======== Information
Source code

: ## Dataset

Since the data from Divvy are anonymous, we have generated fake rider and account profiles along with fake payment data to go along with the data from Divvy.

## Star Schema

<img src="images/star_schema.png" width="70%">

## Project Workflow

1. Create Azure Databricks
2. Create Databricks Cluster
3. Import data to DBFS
================
- Task details -
Please lay out the lines above as a Markdown table with two columns, Row and Text, giving each non-blank line its row number and leaving out the blank lines.

- Written response -
| Row | Text |
|---|---|
| 1 | Source code |
| 2 | : ## Dataset |
| 3 | Since the data from Divvy are anonymous, we have generated fake rider and account profiles along with fake payment data to go along with the data from Divvy. |
| 4 | ## Star Schema |
| 5 | <img src="images/star_schema.png" width="70%"> |
| 6 | ## Project Workflow |
| 7 | 1. Create Azure Databricks |
| 8 | 2. Create Databricks Cluster |
| 9 | 3. Import data to DBFS |